Parce que durant toutes ces années aucune poli­tique lucide ne fut mise en œuvre, le bref rap­pel qui vient d’en être fait doit per­sua­der qu’il faut aban­don­ner les dis­cours de l’exception qu’entretient le mot « crise ». Ce qui s’est réel­le­ment pas­sé depuis cinq décen­nies, c’est que les pays euro­péens se sont pen­sés comme des espaces poli­tiques ache­vés et clos, à l’intérieur d’un ima­gi­naire des fron­tières qui, fei­gnait-on de croire, les sous­trayait aux tur­bu­lences de l’histoire mon­diale qui n’est pas arri­vée à son terme. Cela a per­mis de s’aveugler sur l’ampleur et la per­ma­nence des trans­plan­ta­tions de popu­la­tions qui trans­for­maient pro­fon­dé­ment les sources et les moda­li­tés du peu­ple­ment conti­nen­tal. Il ne s’est agi de rien moins que d’un pro­ces­sus de sub­sti­tu­tion, d’une « nou­velle donne » démo­gra­phique deve­nue irré­ver­sible dans le déve­lop­pe­ment des démo­cra­ties occi­den­tales.

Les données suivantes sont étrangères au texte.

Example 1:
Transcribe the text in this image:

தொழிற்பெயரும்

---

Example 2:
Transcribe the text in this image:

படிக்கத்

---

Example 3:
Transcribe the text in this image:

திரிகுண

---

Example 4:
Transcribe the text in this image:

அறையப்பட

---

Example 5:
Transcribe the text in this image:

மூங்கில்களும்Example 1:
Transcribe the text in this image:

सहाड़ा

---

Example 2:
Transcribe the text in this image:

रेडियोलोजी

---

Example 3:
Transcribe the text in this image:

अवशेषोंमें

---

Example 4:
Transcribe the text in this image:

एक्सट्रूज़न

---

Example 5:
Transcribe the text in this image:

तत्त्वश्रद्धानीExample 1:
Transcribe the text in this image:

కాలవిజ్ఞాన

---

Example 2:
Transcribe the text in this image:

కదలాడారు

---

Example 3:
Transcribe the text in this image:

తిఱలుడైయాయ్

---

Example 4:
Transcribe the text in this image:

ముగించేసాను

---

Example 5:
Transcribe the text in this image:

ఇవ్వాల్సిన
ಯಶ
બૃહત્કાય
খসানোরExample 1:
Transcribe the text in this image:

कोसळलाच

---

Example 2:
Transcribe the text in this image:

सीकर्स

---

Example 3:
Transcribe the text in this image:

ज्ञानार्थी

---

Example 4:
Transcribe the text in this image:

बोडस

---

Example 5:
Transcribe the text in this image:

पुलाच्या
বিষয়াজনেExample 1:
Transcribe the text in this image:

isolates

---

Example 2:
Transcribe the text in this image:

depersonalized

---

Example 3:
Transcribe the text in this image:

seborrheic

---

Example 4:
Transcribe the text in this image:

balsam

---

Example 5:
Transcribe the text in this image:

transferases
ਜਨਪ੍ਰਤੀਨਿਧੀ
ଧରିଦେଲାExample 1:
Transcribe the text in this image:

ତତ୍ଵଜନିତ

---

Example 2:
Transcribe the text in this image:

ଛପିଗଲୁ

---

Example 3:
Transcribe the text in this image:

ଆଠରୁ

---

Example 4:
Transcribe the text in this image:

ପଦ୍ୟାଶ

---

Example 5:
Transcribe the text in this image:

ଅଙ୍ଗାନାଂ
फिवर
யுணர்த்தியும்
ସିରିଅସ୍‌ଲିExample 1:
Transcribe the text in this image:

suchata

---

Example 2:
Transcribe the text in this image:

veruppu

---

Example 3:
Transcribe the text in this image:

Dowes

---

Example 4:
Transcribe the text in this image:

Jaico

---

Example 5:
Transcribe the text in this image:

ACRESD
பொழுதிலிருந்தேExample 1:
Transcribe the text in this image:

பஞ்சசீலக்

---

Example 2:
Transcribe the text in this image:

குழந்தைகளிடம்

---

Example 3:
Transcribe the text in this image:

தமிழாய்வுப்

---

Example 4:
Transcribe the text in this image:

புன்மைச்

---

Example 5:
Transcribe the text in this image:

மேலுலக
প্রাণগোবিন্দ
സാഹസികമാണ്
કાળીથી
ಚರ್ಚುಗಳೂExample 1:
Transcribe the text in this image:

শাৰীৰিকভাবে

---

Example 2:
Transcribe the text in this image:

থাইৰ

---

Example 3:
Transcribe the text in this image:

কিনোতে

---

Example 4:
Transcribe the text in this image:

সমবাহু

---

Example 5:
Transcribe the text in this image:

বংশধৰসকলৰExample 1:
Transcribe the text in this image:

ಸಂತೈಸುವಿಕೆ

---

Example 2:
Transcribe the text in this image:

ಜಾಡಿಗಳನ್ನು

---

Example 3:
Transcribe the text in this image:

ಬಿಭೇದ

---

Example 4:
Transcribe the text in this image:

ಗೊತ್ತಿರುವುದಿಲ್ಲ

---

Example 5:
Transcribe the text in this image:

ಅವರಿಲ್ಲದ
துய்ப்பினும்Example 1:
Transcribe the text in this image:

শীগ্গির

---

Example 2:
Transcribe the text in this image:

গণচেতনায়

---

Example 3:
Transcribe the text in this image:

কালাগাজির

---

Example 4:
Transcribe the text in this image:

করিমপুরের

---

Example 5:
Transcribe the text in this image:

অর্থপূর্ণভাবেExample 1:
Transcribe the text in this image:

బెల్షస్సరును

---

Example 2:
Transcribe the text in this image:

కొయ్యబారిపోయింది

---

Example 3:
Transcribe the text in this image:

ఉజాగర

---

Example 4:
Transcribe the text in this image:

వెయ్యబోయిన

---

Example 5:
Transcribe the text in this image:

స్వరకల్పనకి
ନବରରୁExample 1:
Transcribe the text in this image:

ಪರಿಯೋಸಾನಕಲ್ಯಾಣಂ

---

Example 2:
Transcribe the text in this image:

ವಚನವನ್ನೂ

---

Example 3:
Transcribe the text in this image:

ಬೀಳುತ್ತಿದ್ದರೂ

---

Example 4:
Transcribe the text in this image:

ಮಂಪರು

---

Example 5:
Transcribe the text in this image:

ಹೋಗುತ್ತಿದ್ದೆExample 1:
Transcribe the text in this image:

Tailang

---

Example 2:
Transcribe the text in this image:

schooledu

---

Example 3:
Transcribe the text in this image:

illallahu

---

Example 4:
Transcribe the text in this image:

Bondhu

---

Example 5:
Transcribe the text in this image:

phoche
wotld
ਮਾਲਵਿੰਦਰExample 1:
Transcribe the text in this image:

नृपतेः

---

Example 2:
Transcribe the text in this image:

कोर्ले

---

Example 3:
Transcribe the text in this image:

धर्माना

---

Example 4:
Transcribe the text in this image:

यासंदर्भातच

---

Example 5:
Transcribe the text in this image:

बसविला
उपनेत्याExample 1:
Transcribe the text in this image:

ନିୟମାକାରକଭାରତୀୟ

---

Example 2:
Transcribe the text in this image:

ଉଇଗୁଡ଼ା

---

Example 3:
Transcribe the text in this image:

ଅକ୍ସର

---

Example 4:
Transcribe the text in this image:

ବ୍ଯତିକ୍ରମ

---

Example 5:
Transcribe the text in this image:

Tout indique qu’à l’avenir l’Europe se peu­ple­ra en large par­tie par une per­ma­nente intro­duc­tion d’immigrés. On peut trou­ver cette pers­pec­tive déplai­sante. Mais parce que la mon­dia­li­sa­tion est un pro­ces­sus iné­luc­table qui ne concerne pas que des flux de capi­taux et de mar­chan­dises, rien ne fera bar­rage à ce phé­no­mène. Il n’ira évi­dem­ment pas sans dif­fi­cul­tés ni ten­sions. Mais il n’y a plus à se deman­der si on est pour ou si on est contre. La seule ques­tion qui vaille est de savoir com­ment contri­buer à ce que cette nou­velle séquence de l’histoire conti­nen­tale se déroule dans les meilleures condi­tions possibles.

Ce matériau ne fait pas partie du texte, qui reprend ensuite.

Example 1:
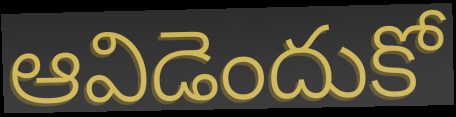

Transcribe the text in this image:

ఆవిడెందుకో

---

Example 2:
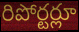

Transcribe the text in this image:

రిపోర్టర్లూ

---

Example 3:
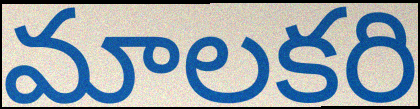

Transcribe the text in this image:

మాలకరి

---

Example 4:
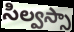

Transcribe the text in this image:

సిల్వస్సా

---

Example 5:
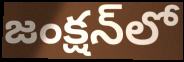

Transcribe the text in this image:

జంక్షన్‌లో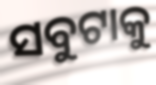
ସବୁଟାକୁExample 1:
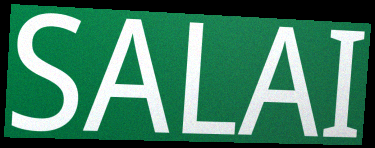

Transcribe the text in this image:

SALAI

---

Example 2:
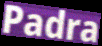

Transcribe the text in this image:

Padra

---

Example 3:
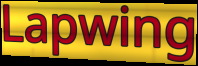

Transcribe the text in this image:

Lapwing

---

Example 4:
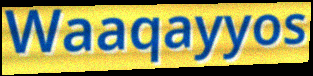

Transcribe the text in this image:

Waaqayyos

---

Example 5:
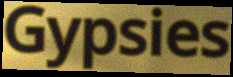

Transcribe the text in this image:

GypsiesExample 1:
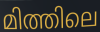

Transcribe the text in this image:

മിത്തിലെ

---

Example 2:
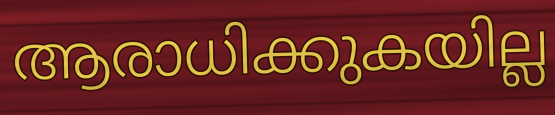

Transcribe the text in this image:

ആരാധിക്കുകയില്ല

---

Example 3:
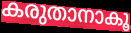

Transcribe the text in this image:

കരുതാനാകൂ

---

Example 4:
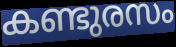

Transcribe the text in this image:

കണ്ടുരസം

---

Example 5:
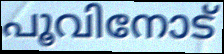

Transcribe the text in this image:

പൂവിനോട്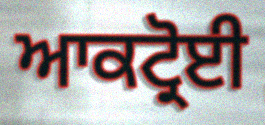
ਆਕਟ੍ਰੋਈ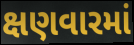
ક્ષણવારમાં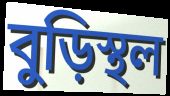
বুড়িস্থলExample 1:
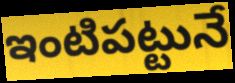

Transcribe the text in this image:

ఇంటిపట్టునే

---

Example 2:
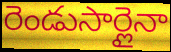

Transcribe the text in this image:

రెండుసార్లైనా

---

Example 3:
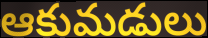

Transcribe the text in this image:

ఆకుమడులు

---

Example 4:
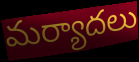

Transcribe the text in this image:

మర్యాదలు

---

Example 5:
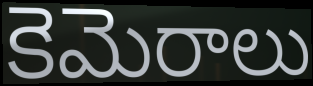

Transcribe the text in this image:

కెమెరాలు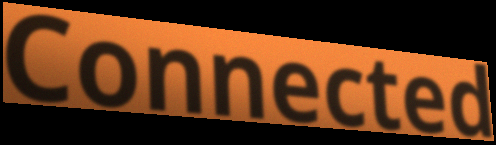
Connected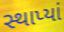
સ્થાપ્યાં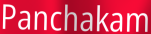
Panchakam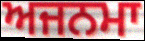
ਅਜਨਮਾ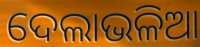
ଦେଲାଭଳିଆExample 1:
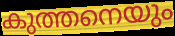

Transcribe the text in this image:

കുത്തനെയും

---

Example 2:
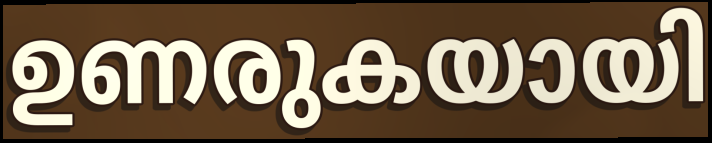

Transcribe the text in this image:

ഉണരുകയായി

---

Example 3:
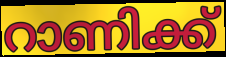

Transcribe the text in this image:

റാണിക്ക്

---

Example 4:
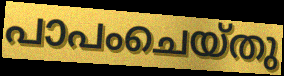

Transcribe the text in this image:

പാപംചെയ്തു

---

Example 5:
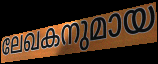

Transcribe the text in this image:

ലേഖകനുമായ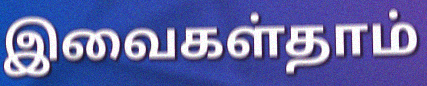
இவைகள்தாம்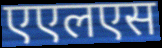
एएलएस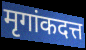
मृगांकदत्त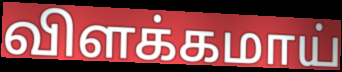
விளக்கமாய்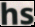
hs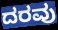
ದರವು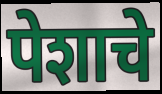
पेशाचे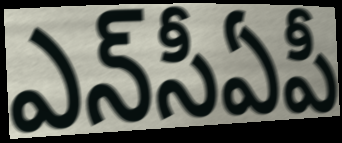
ఎన్‌సీఏపీ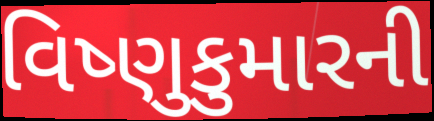
વિષ્ણુકુમારની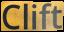
Clift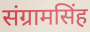
संग्रामसिंहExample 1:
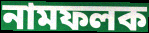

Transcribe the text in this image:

নামফলক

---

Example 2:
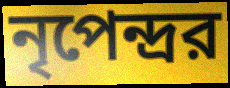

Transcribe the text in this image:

নৃপেন্দ্রর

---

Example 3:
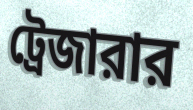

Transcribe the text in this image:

ট্রেজারার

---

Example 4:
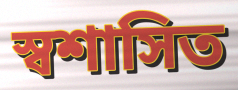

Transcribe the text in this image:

স্বশাসিত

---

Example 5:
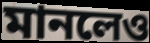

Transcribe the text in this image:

মানলেওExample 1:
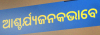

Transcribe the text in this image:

ଆଶ୍ଚର୍ଯ୍ୟଜନକଭାବେ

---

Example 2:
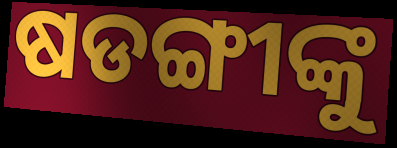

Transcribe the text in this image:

ଷଡଙ୍ଗୀଙ୍କୁ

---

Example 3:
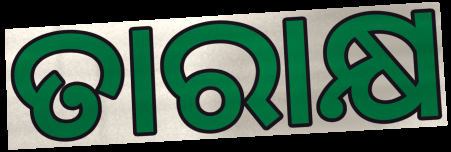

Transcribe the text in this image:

ତାରାକ୍ଷ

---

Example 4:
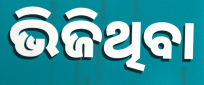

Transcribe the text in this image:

ଭିଜିଥିବା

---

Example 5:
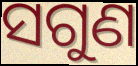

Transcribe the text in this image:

ସଗୁଣ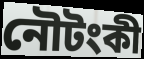
নৌটংকী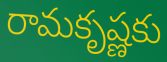
రామకృష్ణకు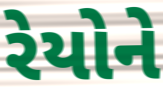
રેયોનેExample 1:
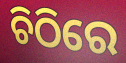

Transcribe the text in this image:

ଚିଠିରେ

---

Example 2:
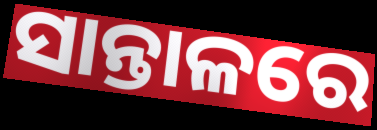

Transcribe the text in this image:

ସାନ୍ତାଳରେ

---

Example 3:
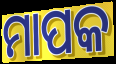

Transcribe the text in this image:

ମାପକ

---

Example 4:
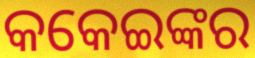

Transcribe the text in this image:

କକେଇଙ୍କର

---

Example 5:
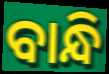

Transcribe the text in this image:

ବାନ୍ଧିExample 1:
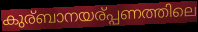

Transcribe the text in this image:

കുര്ബാനയര്പ്പണത്തിലെ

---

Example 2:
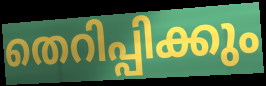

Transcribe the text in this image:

തെറിപ്പിക്കും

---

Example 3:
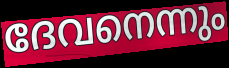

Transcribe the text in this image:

ദേവനെന്നും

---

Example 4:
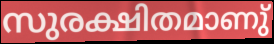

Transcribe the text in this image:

സുരക്ഷിതമാണു്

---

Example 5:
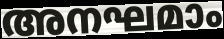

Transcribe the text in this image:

അനഘമാം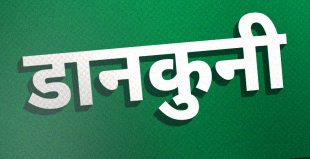
डानकुनीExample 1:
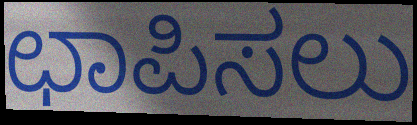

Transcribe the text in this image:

ಛಾಪಿಸಲು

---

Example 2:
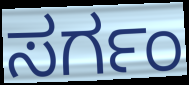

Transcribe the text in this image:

ಸರ್ಗಂ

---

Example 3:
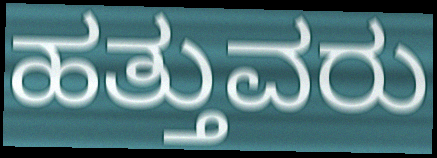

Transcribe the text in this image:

ಹತ್ತುವರು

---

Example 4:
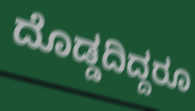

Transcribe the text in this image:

ದೊಡ್ಡದಿದ್ದರೂ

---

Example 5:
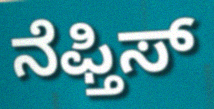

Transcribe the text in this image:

ನೆಫ್ತಿಸ್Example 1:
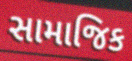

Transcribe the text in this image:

સામાજિક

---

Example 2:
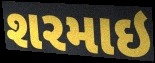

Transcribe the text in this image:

શરમાઇ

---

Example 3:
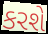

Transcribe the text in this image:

કરશે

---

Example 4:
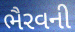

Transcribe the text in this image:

ભૈરવની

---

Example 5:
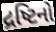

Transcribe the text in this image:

દ્રષ્ટિનો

Sous les diverses formes qu’elles pour­ront prendre, les migra­tions sont deve­nues l’un des enjeux poli­tiques majeurs du XXIe siècle. Le « réa­lisme poli­tique » si faci­le­ment invo­qué devrait être capable de le com­prendre. À l’aube du nou­veau mil­lé­naire, la situa­tion à laquelle il faut faire face dif­fère à tel point des scé­na­rios adop­tés par le pas­sé, qu’elle exige d’élaborer des poli­tiques migra­toires nou­velles. Pour­tant, comme si le futur allait se bor­ner à repro­duire le pas­sé, avec les mêmes caté­go­ries men­tales qu’hier les res­pon­sables poli­tiques des États conti­nuent à vou­loir édi­fier des bar­rières et s’efforcent de contrô­ler le mou­ve­ment des migrants en quête d’un nou­veau sol. Ils devront donc apprendre qu’en réa­li­té il y a une force irré­sis­tible dans le périple ris­qué que les migrants entre­prennent. Qu’ils ne sont la pro­prié­té ni du pays qu’ils quittent ni de celui vers lequel ils se dirigent. Ce sont des indi­vi­dus qui engagent leur des­ti­née et mani­festent par là ce qui demeure leur liber­té. Si dès lors, parce que les par­tis poli­tiques et les gou­ver­ne­ments en place sont deve­nus pour l’essentiel les défen­seurs des droits et des pri­vi­lèges déjà acquis dont on ne peut s’attendre à ce qu’ils assument spon­ta­né­ment la tâche de prendre en compte les droits humains des migrants, ce sera celle des démo­crates sin­cères de les y for­cer. Ce sera le long com­bat des mino­ri­tés morales déter­mi­nées à peser autant que faire se peut dans les déci­sions publiques qui concernent ceux qu’aujourd’hui on refoule ou on déboute.

Albert Bastenier


Auteur

Sociologue. Professeur émérite de l'université catholique de Louvain. Membre du comité de rédaction de La Revue nouvelle depuis 1967. S'y est exprimé régulièrement sur les questions religieuses, les migrations et l'enseignement.